Random Restart - What random restart suggests is that we start doing gradient descent for our error from random places which could help us reach the global minima or atleast a pretty good local minima value.
7. Vanishing Gradient
One of the other issues that often occurs while training the neural network models is that the gradients are so small that it almost seems like it vanished. The logic behind vanishing gradient is that when we find the derivative of the error with respect to the coefficients of the nodes then by the rule of backpropagation we can denote that it is the product of all the derivatives by the chain rule calculated at the node in the corresponding path to the output.
These derivatives are derived from sigmoid function so they are already very small, and the products of these small numbers is even tinier. This tiny gradient makes the descent very difficult and slow. So its possible that we might never be able to reach a ceratin level of minimum value or else the time taken to reach a minima is way too high.

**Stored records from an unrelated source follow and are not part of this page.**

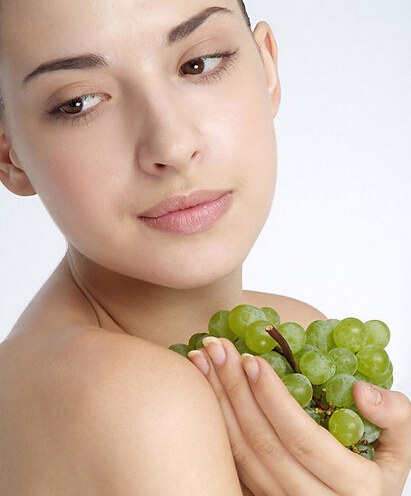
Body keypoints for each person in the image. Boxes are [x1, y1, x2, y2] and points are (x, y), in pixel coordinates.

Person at [0, 0, 410, 494]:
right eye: (79, 102)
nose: (172, 146)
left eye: (198, 64)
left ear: (267, 67)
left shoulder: (288, 333)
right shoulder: (139, 402)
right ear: (9, 154)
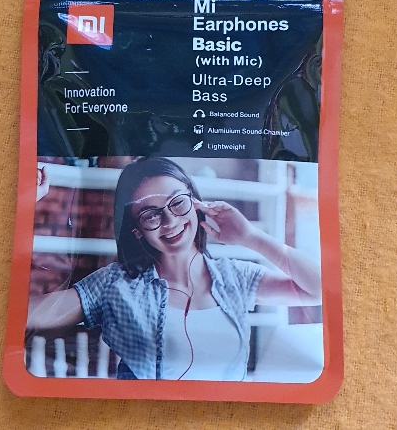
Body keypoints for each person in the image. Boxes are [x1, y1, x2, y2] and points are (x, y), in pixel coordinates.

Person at [28, 158, 321, 381]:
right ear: (136, 230)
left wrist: (251, 237)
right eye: (150, 215)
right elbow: (25, 315)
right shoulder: (114, 285)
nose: (170, 221)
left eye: (178, 203)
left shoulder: (236, 277)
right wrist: (25, 204)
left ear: (196, 203)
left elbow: (318, 290)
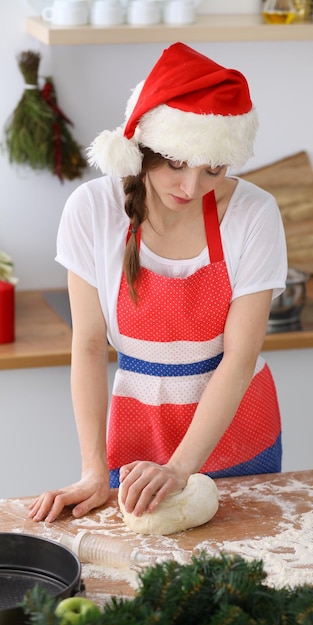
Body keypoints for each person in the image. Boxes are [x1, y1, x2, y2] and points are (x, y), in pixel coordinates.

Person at [29, 42, 287, 524]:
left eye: (213, 170)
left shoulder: (254, 214)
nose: (191, 189)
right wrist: (92, 470)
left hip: (237, 439)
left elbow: (240, 356)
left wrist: (181, 466)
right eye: (174, 164)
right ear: (143, 147)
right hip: (135, 443)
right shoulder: (92, 211)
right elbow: (87, 346)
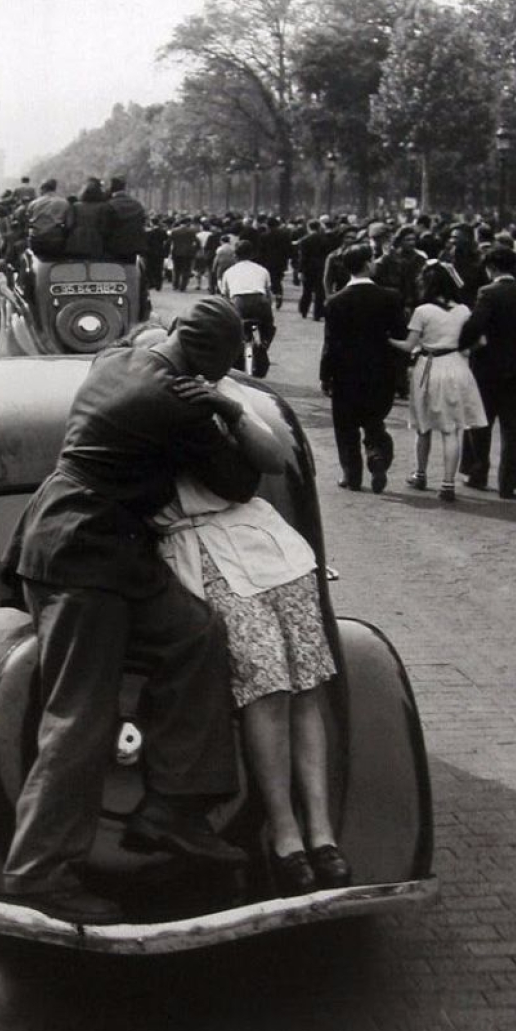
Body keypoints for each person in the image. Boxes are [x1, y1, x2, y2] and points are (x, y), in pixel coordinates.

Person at [1, 297, 263, 924]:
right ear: (208, 366)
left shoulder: (117, 358)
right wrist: (225, 408)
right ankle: (37, 873)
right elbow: (238, 479)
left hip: (83, 542)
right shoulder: (180, 402)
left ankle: (172, 807)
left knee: (195, 634)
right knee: (78, 717)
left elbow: (145, 342)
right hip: (86, 559)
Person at [152, 385, 348, 898]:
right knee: (265, 684)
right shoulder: (137, 411)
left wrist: (230, 409)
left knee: (306, 681)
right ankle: (284, 833)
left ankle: (322, 831)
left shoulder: (222, 397)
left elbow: (275, 458)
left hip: (270, 545)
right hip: (199, 548)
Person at [388, 261, 488, 502]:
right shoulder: (464, 310)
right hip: (456, 366)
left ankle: (420, 474)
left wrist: (388, 340)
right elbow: (480, 342)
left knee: (423, 426)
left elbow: (409, 346)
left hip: (428, 366)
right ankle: (448, 483)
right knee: (452, 428)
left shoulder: (423, 311)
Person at [320, 244, 408, 493]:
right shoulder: (390, 297)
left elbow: (330, 343)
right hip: (380, 371)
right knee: (374, 419)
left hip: (345, 373)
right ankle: (377, 452)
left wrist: (325, 376)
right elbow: (400, 336)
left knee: (345, 426)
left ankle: (352, 475)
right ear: (367, 264)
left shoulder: (335, 302)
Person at [458, 245, 516, 499]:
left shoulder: (487, 293)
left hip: (488, 368)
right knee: (512, 427)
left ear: (490, 268)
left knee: (481, 422)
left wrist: (465, 344)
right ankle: (509, 481)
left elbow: (475, 326)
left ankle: (477, 472)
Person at [219, 239, 276, 372]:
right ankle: (264, 344)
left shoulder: (229, 272)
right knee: (268, 326)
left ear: (235, 255)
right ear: (253, 254)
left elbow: (225, 296)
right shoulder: (262, 270)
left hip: (239, 303)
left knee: (236, 330)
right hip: (260, 302)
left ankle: (239, 353)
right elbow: (268, 293)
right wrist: (269, 312)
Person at [102, 177, 146, 264]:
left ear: (111, 188)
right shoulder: (137, 204)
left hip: (113, 247)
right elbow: (142, 223)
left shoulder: (108, 205)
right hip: (133, 247)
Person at [26, 178, 73, 260]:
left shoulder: (33, 204)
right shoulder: (64, 202)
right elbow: (69, 224)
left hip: (36, 240)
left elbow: (28, 221)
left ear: (43, 189)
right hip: (55, 240)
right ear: (54, 189)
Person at [63, 177, 108, 259]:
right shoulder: (103, 207)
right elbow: (104, 227)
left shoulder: (75, 206)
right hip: (95, 241)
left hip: (76, 241)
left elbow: (69, 225)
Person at [296, 219, 329, 321]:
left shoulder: (304, 240)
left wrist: (300, 270)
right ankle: (317, 313)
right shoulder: (324, 239)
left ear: (308, 227)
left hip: (308, 268)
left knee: (307, 290)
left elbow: (302, 257)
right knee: (320, 291)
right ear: (319, 227)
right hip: (321, 267)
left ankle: (304, 310)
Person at [168, 216, 199, 292]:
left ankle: (175, 285)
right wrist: (194, 250)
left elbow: (169, 242)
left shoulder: (174, 231)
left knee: (176, 270)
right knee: (186, 270)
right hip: (188, 253)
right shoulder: (192, 231)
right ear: (187, 223)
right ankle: (183, 286)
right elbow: (197, 242)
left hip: (176, 252)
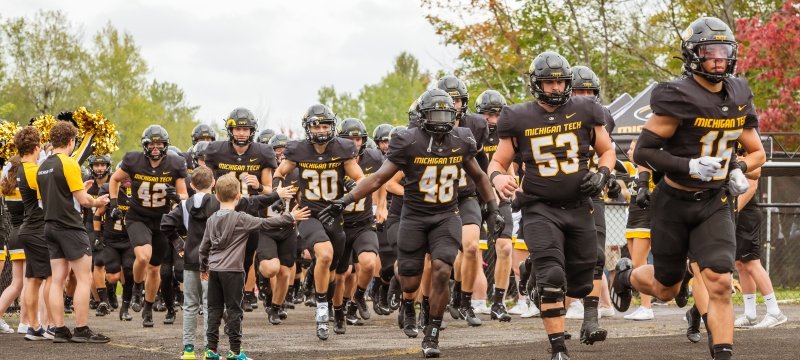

One of the ways that we can avoid vanishing gradients is using a different type of activation function. Activation functions such as Hyperbolic Tangent function or a Rectified Linear Unit activation function are often used.
The range of values a sigmoid fucntion can return is from 0 to 1 while the tanh() function can return a range of values from -1 to 1, which in turn denotes that the deivatives for such fucntion will also be slightly larger than the derivatives of sigmoid fucntion.
relu() on the other hand denotes that it will return a positive value as it is while if the result is negative it returns 0. The derivaties always gives 1 for positive numbers. It barely breaks linearity but provides better and complex non linear solutions without sacrificing much accuracy.
There are further more issues that one might come across while training their model. It is important to check for above issues and look out for more. A successful model training needs thorough knowledge of the dataset one is handling and working upon.